If Sekardji was the authority's revenge for the suicide bombing of the police commissariat in January, the Islamists also regard the prison killings as a political act, intended to destroy the chances of dialogue opened up by opposition parties, including the FIS, at their conference in Rome last month.

"There are hundreds of Sekardjis all over Algeria," one of the Islamists says. "They are doing this in villages. Army helicopters have attacked a village that was believed to be Islamist - it's called Belhacene in the wilaya [province] of Relizane - and killed more than 200 people, including women and children. They razed the village. In another village called Babours in the wilaya of Setif, there was a shoot-out last month between the cops and the resistance. Later, the security forces came and killed 25 people in a caf in the village. They attacked anyone thought to have harboured Islamists."

The FIS leaders, Ali Belhaj and Abbassi Madani, are now in government custody far from Algiers: according to opposition sources, Belhaj is in a prison camp at Ein Megnel near the Sahara city of Tamanrasset, Madani is locked up at Illez, a village near the Libyan border. But this will not end the war - either against the Algerian government, its supporters, the country's intellectuals, journalists and feminists or France, which is seen as the government's principal foreign ally. There may soon, too, be another country in the sights of the Islamist armed groups: the United States.

One usually moderate Islamist read to me carefully from a piece of paper upon which was written an obviously prepared statement. "We are hearing things about the American government which does not please us," he read slowly, glancing at me from time to time to ensure that I was taking notes. "We hear that the US government has given to the Algerian police a computer network that recognises fingerprints. Only Japan and the United States have these computers and Japan refused to sell it to the Algerian government for political reasons. We hear that the US has sold it and that it was furnished by an American company. If it is true, we consider this a hostile action ... France is a known enemy but we don't understand this action of our US friends."
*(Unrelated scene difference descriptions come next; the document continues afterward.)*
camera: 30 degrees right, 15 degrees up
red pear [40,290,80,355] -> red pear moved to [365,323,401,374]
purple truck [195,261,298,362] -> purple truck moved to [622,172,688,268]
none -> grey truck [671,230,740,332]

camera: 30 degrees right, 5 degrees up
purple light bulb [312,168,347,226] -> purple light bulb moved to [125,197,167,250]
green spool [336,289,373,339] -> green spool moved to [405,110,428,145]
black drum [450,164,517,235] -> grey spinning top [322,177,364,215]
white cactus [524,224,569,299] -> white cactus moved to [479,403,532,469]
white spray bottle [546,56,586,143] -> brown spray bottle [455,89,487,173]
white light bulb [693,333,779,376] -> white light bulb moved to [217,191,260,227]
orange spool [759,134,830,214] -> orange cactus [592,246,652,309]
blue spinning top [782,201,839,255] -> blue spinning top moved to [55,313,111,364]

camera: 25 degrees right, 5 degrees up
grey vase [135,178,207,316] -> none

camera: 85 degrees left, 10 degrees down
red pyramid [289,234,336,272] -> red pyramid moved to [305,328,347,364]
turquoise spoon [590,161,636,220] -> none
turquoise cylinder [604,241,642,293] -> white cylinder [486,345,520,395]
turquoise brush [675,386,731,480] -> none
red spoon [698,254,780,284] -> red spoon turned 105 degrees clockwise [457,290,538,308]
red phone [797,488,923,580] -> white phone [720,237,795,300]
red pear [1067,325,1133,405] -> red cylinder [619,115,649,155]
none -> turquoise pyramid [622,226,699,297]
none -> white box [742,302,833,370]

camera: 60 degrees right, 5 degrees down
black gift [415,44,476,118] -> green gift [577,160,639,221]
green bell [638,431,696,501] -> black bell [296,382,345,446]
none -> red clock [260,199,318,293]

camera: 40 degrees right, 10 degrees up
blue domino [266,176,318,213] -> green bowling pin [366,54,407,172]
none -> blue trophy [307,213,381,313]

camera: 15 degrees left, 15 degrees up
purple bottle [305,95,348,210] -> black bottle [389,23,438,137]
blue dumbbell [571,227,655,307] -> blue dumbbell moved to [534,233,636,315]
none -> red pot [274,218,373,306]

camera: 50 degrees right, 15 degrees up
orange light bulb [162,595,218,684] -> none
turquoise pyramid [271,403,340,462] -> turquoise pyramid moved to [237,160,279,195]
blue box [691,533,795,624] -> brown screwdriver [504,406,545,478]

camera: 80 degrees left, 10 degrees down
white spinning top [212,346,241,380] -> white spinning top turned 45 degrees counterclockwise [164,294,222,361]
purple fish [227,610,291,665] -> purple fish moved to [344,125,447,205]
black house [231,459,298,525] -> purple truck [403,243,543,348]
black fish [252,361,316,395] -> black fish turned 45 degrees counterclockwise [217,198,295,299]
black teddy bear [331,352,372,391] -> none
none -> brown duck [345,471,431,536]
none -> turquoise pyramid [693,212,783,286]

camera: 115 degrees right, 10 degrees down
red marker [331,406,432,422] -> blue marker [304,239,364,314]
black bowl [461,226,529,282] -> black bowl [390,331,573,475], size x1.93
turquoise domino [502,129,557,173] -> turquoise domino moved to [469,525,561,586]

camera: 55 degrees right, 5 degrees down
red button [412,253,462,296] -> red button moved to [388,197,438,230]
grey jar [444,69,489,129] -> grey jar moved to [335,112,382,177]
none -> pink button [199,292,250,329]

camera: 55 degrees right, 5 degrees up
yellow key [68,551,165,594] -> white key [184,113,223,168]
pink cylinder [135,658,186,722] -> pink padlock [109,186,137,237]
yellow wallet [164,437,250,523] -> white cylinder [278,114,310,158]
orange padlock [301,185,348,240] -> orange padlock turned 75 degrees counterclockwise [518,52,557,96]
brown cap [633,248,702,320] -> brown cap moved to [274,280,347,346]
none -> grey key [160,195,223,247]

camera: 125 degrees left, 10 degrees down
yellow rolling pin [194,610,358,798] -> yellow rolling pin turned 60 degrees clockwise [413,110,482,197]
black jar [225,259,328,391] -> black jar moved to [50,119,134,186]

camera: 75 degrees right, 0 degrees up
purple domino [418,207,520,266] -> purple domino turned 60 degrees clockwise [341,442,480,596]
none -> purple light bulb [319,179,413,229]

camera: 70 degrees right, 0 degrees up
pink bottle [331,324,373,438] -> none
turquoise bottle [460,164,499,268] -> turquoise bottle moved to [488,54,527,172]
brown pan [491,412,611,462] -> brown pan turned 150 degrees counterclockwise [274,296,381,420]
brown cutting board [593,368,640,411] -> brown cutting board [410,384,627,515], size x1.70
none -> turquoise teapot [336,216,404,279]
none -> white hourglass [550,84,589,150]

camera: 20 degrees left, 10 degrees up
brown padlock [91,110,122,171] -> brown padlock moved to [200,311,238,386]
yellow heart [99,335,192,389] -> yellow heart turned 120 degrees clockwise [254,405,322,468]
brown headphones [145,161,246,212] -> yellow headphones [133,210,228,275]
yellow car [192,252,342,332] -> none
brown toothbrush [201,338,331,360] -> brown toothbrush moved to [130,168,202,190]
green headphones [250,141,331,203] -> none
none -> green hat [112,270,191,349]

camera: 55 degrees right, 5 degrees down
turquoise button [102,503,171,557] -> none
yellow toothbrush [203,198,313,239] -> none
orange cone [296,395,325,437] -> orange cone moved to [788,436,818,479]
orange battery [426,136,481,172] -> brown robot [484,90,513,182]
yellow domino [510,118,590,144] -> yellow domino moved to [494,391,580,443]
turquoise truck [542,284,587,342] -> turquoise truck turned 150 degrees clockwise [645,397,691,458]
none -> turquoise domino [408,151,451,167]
It was as near to a threat as you could hear in Algiers these days, and a clear warning to Washington to stay out of the tragedy here at a time when the Algerian government is ever more anxious to present itself, Israeli- style, as the vanguard against "world Islamic terror". But if even a fraction of what the Islamists say is true, terror springs from both sides in Algeria. And given the rapid deterioration of events, the torture chambers, death squads and "special" police units will have much more work to do in the coming weeks. So will the gravediggers at the al-Alia cemetery.